A consciência humana é este morcego!
Por mais que a gente faça, à noite, ele entra
imperceptivelmente em nosso quarto!
 
O personagem de Buster Keaton consegue se livrar da janela, do espelho, do cão, do gato, do papagaio, do peixe, até mesmo dos rostos pintados ou fotografados que o contemplam: mas no final é forçado a reconhecer a presença, dentro do quarto, da câmera, que age como um sucedâneo dele próprio. A câmera que, como ele, só tem um olho. A câmera que, como o morcego, é ao mesmo tempo cega e dotada de um radar próprio. 

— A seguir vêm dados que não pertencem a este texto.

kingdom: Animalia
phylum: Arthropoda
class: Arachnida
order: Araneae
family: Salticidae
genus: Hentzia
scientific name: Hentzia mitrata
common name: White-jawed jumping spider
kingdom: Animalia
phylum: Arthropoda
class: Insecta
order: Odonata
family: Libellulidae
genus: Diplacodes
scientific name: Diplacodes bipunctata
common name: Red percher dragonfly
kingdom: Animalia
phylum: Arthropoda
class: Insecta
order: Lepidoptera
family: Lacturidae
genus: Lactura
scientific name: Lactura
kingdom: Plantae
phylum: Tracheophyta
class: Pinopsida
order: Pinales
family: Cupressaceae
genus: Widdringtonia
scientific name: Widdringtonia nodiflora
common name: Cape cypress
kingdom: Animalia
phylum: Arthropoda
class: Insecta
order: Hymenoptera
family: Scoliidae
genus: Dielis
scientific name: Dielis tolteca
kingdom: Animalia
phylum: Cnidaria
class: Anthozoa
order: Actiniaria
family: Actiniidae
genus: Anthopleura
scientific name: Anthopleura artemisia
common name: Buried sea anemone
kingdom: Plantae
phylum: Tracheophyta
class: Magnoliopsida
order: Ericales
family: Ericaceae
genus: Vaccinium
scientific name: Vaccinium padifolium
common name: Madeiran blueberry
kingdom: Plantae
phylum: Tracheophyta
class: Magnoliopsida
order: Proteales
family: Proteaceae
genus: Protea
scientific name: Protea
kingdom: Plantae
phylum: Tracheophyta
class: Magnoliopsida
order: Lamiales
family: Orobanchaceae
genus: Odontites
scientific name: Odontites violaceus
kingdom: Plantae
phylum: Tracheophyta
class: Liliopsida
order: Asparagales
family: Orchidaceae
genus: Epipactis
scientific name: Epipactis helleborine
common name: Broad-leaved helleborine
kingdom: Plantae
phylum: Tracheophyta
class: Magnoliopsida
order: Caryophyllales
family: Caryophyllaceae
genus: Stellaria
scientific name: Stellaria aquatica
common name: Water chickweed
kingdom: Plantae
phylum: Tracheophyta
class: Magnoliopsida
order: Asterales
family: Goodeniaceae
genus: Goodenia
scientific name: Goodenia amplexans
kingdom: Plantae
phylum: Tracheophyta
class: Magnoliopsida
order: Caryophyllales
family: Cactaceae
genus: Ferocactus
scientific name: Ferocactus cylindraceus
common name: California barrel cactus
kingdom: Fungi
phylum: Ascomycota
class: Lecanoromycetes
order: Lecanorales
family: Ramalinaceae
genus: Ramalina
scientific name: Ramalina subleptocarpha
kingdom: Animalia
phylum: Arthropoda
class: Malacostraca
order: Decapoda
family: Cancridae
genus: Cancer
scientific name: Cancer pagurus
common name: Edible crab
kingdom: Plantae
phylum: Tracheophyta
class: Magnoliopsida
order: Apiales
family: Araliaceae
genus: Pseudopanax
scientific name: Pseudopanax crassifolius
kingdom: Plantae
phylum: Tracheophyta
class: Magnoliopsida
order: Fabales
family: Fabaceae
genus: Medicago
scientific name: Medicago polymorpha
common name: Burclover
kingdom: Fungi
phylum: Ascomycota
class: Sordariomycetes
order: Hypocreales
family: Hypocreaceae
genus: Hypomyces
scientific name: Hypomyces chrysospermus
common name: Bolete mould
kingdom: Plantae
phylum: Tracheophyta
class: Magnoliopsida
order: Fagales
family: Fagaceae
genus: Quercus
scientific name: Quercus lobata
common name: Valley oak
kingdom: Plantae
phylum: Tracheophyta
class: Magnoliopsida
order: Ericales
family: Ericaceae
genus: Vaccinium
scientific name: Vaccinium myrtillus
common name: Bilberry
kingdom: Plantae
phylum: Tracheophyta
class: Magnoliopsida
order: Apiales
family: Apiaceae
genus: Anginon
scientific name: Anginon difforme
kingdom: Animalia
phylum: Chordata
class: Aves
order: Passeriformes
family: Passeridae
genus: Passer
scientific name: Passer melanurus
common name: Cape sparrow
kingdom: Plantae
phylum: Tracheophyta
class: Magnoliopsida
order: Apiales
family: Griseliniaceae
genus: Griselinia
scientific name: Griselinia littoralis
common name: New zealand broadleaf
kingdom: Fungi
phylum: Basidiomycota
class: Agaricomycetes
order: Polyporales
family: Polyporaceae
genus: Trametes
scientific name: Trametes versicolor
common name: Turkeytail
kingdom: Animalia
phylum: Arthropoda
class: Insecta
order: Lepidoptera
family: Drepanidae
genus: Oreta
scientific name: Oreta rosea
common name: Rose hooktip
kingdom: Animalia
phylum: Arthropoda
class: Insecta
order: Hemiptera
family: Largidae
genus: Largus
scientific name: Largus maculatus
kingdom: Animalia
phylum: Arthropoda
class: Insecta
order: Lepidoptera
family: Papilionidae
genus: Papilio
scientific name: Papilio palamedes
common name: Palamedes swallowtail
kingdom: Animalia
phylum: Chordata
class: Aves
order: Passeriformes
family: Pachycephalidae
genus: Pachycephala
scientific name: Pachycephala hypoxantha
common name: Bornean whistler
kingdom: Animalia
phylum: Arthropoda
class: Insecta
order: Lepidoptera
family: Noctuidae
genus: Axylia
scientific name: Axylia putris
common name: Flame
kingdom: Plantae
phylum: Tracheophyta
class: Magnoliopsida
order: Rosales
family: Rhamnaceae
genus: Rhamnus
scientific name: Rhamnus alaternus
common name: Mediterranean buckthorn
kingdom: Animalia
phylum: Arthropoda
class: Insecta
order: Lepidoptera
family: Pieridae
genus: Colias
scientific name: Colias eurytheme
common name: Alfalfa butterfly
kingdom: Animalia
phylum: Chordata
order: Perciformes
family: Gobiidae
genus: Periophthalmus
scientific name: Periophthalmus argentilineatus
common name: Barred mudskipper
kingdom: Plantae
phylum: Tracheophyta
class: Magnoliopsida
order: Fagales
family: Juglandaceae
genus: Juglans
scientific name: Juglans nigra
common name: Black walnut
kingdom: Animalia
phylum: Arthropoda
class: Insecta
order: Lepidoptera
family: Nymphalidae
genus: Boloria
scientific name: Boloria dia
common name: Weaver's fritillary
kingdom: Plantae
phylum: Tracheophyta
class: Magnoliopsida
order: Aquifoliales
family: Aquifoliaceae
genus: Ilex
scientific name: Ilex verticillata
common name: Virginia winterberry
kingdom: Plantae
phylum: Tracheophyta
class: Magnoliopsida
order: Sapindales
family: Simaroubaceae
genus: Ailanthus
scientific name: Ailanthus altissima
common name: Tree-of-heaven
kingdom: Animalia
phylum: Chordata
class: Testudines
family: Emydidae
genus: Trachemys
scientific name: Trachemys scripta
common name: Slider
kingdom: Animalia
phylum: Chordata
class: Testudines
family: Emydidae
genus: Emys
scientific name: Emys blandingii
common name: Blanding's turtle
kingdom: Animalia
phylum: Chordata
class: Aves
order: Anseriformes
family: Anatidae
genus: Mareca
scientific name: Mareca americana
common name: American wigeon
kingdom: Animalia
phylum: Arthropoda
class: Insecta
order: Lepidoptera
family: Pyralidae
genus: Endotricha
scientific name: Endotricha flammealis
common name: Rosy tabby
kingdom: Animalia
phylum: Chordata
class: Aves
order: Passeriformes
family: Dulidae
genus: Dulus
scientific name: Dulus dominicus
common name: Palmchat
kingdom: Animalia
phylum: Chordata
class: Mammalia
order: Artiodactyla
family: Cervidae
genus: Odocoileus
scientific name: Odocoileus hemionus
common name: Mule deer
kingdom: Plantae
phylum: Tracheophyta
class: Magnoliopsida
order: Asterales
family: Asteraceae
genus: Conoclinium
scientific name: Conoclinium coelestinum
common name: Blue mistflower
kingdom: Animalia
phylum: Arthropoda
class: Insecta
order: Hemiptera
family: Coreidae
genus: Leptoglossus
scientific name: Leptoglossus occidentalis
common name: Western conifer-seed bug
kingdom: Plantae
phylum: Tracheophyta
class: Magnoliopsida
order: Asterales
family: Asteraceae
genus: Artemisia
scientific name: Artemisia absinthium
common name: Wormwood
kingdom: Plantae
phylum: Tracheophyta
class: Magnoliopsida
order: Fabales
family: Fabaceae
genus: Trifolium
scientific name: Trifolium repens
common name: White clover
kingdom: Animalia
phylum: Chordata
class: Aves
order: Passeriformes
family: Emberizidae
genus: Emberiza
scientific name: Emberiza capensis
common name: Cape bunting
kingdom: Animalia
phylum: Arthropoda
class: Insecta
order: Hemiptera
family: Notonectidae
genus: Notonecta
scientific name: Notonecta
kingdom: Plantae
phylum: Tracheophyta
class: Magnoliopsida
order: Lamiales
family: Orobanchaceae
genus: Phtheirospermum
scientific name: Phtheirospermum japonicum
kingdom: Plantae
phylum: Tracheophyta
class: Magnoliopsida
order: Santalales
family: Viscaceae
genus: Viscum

Não deve ter escapado aos críticos o fato de que o Olho é uma das mais antigas imagens de Deus, aquele que tudo vê, tudo sabe, tudo vigia, tudo fiscaliza, tudo testemunha. 
 
Curiosamente (por uma dessas sincronicidades serendipíticas na vida de quem escreve) fui consultar online uma resenha de Andrew Sarris, um crítico que leio com proveito, mesmo que às vezes rilhando os dentes de irritação. Ele descarta Film como sendo “um fracasso completo” e observa, com agudeza, que por ser silencioso o filme abre mão da maior qualidade de Beckett como dramaturgo, que é o seu diálogo. 
 
Ao lado, porém, ele resenha o filme Marlowe (1969), dirigido por Phil Bogart, com James Garner no papel do detetive Philip Marlowe. E a certa altura diz:




Vejam só que adendo providencial. O detetive é “o cavaleiro andante do olho privado e da consciência pública”. Traduzo “private eye” (=detetive particular) ao pé da letra para manter essa equivalência: o Olho é a consciência controladora que nos segue, o drone, a câmera da vigilância. 
 
Dizem que no roteiro original de Beckett para Film aparecia uma citação do Bispo Berkeley, "esse est percipi" = existir é ser percebido. (O que lembra a máxima do grande Pudóvkin, cineasta russo: “O ator não-iluminado não existe”). Todos nós vivemos (diz a tradição) sob o olhar de Deus, e se sua atenção se desviasse de nossa pessoa por um segundo apenas, seríamos instantaneamente evaporados. (Não deixa de ser encantadora essa humaníssima capacidade divina para a distração.) 
 
O roteiro de Beckett prevê estes dois personagens, que ele chama de “E” (Eye = a câmera) e de “O” (Object = Buster Keaton). “E” sempre acompanha o personagem filmando-o pelas costas de maneira sorrateira e implacável; quando “O” percebe sua presença, encolhe-se, assustado, irritado, pronto para fugir. 
 
Fico imaginando se Beckett terá em algum momento pensado, trocadilhisticamente, em chamar um destes dois personagens de “I”, que seria ao mesmo tempo “Eu” e “Olho” (=eye). Um Eu todo encapotado em pleno sol de verão (como o “homem invisível” de Wells, que precisava cobrir-se de roupas para ninguém “vê-lo” e perceber que ele é invisível) e um Olho que o persegue voyeuristicamente, arrastando consigo todos nós, curiosos de saber por que, para aquele homem, ser visto é algo tão doloroso. 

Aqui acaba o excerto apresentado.